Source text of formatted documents
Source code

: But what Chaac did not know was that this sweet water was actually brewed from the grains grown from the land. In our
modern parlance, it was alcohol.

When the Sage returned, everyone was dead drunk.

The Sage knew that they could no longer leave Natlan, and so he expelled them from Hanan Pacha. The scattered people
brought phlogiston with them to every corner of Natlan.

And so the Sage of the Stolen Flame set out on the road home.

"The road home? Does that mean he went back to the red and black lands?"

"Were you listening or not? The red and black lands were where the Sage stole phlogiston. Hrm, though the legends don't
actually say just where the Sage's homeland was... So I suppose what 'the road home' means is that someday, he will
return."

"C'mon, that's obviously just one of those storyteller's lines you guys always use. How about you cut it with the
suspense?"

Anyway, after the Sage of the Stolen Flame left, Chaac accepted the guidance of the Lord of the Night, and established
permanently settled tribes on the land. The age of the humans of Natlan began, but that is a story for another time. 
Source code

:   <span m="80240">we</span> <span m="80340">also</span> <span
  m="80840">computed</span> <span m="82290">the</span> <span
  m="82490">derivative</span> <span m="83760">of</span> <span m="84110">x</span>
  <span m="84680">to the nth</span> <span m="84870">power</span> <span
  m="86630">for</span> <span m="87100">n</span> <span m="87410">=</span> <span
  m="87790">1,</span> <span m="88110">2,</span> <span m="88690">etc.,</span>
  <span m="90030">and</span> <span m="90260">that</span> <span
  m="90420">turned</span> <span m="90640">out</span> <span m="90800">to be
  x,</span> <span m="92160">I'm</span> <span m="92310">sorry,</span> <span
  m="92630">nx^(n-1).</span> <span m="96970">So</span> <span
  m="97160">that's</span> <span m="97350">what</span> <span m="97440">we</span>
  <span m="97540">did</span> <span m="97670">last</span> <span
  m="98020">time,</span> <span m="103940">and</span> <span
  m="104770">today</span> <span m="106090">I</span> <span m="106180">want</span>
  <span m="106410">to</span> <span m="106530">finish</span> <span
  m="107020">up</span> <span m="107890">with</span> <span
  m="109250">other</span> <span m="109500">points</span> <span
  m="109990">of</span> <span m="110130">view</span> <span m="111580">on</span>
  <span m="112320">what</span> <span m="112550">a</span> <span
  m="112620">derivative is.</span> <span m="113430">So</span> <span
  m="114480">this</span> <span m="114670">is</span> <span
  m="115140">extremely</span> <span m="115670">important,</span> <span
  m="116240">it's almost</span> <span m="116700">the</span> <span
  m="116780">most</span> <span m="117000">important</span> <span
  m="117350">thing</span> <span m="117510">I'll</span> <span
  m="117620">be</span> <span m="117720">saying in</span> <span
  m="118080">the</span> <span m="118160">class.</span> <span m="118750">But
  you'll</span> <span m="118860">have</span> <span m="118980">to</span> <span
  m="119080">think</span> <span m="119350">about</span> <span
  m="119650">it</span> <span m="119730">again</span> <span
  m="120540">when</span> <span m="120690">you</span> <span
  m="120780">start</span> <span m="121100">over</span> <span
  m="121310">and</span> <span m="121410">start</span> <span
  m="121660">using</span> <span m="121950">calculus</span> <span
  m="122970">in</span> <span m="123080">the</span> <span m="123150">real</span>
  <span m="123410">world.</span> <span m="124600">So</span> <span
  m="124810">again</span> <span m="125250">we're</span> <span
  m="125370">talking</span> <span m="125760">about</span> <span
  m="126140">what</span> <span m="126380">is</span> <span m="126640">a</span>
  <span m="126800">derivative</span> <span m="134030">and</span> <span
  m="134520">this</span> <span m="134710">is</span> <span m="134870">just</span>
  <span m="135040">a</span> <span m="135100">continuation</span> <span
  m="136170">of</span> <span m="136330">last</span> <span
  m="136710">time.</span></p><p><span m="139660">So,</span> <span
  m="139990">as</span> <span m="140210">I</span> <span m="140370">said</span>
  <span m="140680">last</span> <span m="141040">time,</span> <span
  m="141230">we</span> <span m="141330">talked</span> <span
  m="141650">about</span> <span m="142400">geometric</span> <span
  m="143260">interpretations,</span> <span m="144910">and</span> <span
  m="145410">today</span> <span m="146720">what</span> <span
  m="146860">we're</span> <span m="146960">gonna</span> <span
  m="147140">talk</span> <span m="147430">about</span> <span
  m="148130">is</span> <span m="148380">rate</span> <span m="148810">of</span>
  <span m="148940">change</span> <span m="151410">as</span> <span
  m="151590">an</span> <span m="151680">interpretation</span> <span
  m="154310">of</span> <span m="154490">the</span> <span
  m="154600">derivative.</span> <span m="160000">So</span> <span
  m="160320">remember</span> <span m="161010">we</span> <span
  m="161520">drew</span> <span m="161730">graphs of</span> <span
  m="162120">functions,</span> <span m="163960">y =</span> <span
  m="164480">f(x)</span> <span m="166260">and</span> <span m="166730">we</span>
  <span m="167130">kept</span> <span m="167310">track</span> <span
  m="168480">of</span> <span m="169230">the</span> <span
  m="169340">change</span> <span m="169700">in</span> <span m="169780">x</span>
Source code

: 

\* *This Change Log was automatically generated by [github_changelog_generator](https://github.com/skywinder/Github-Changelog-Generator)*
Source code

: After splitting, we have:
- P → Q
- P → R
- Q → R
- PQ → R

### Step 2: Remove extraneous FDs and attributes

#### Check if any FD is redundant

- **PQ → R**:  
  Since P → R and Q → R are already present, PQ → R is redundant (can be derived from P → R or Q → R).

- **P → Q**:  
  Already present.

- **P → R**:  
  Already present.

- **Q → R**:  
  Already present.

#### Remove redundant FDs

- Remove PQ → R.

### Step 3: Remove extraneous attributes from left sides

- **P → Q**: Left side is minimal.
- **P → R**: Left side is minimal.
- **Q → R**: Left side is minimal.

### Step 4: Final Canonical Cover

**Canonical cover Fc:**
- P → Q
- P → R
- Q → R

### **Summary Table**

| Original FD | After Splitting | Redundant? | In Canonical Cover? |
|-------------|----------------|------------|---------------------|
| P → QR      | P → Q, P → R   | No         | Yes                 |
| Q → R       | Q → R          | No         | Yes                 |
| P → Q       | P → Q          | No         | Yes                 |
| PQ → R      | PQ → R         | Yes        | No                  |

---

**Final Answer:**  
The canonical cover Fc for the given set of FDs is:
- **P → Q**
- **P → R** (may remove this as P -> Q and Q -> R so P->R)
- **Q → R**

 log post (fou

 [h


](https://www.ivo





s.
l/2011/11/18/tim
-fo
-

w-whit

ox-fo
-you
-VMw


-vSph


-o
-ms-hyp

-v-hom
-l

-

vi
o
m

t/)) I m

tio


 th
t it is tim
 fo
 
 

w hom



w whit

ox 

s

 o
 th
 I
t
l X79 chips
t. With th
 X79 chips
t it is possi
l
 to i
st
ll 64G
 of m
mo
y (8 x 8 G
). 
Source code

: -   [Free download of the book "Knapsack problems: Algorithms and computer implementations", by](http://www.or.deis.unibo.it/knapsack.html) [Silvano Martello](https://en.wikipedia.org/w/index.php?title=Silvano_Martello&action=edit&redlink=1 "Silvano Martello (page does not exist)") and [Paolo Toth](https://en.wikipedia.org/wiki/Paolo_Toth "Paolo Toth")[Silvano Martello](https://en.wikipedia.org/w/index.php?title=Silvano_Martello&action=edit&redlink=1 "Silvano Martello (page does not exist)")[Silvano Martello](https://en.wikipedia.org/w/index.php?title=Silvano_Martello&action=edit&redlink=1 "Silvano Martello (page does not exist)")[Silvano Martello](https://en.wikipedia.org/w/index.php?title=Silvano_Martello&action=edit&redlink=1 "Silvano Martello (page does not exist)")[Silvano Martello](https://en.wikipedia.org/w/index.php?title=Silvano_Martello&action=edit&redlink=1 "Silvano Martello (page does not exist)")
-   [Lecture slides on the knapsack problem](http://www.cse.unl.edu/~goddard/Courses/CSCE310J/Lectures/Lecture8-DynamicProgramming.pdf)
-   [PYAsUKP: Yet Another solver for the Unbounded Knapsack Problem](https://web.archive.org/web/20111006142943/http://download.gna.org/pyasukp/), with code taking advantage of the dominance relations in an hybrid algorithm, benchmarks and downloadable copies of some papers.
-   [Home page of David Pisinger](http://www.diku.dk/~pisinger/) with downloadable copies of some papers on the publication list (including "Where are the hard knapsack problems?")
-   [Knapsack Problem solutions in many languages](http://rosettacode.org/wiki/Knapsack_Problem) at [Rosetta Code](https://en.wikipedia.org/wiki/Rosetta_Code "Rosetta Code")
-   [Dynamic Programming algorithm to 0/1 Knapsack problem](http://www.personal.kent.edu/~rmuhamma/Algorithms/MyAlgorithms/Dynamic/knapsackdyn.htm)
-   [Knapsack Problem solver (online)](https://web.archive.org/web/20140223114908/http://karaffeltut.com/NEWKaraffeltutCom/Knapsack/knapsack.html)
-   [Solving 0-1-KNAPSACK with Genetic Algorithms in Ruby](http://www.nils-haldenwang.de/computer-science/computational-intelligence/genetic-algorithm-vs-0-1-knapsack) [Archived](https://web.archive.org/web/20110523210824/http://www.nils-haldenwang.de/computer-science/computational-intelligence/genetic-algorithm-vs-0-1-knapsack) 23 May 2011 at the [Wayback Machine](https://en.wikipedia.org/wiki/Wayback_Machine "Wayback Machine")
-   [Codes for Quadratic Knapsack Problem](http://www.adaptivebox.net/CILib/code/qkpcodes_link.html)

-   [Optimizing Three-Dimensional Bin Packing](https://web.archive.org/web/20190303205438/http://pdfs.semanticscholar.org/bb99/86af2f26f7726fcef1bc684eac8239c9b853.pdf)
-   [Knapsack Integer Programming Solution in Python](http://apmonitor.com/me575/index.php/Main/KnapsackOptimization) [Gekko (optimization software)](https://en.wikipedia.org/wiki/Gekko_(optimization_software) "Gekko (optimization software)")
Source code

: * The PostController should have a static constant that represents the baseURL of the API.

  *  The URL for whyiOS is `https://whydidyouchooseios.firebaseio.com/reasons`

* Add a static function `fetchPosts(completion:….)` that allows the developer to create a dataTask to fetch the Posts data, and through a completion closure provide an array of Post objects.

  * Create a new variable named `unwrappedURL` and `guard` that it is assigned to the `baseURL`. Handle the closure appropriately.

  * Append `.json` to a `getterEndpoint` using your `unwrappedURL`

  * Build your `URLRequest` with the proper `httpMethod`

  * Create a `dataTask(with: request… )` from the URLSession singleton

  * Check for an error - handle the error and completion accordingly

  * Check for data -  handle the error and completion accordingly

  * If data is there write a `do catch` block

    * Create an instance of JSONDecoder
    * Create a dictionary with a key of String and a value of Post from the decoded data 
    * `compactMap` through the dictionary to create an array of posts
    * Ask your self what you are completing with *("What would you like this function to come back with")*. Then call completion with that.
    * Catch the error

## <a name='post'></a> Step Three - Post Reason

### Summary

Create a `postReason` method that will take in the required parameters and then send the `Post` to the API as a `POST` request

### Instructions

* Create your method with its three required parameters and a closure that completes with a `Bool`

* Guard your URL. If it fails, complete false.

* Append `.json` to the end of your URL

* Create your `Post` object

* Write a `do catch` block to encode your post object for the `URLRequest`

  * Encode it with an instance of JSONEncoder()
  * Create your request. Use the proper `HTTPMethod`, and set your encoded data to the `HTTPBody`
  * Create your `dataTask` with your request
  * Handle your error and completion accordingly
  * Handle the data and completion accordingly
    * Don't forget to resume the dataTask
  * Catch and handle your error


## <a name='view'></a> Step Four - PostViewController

◆ WHAT IS NEEDED
Please convert the lines in the records above, starting at the line containing "[Free download of" and ending at the line containing "[Dynamic Programming algorithm", into a Markdown table with the columns Row and Line. Number each row and leave out blank lines.

◆ ANSWER BELOW
| Row | Line |
|---|---|
| 1 | : -   [Free download of the book "Knapsack problems: Algorithms and computer implementations", by](http://www.or.deis.unibo.it/knapsack.html) [Silvano Martello](https://en.wikipedia.org/w/index.php?title=Silvano_Martello&action=edit&redlink=1 "Silvano Martello (page does not exist)") and [Paolo Toth](https://en.wikipedia.org/wiki/Paolo_Toth "Paolo Toth")[Silvano Martello](https://en.wikipedia.org/w/index.php?title=Silvano_Martello&action=edit&redlink=1 "Silvano Martello (page does not exist)")[Silvano Martello](https://en.wikipedia.org/w/index.php?title=Silvano_Martello&action=edit&redlink=1 "Silvano Martello (page does not exist)")[Silvano Martello](https://en.wikipedia.org/w/index.php?title=Silvano_Martello&action=edit&redlink=1 "Silvano Martello (page does not exist)")[Silvano Martello](https://en.wikipedia.org/w/index.php?title=Silvano_Martello&action=edit&redlink=1 "Silvano Martello (page does not exist)") |
| 2 | -   [Lecture slides on the knapsack problem](http://www.cse.unl.edu/~goddard/Courses/CSCE310J/Lectures/Lecture8-DynamicProgramming.pdf) |
| 3 | -   [PYAsUKP: Yet Another solver for the Unbounded Knapsack Problem](https://web.archive.org/web/20111006142943/http://download.gna.org/pyasukp/), with code taking advantage of the dominance relations in an hybrid algorithm, benchmarks and downloadable copies of some papers. |
| 4 | -   [Home page of David Pisinger](http://www.diku.dk/~pisinger/) with downloadable copies of some papers on the publication list (including "Where are the hard knapsack problems?") |
| 5 | -   [Knapsack Problem solutions in many languages](http://rosettacode.org/wiki/Knapsack_Problem) at [Rosetta Code](https://en.wikipedia.org/wiki/Rosetta_Code "Rosetta Code") |
| 6 | -   [Dynamic Programming algorithm to 0/1 Knapsack problem](http://www.personal.kent.edu/~rmuhamma/Algorithms/MyAlgorithms/Dynamic/knapsackdyn.htm) |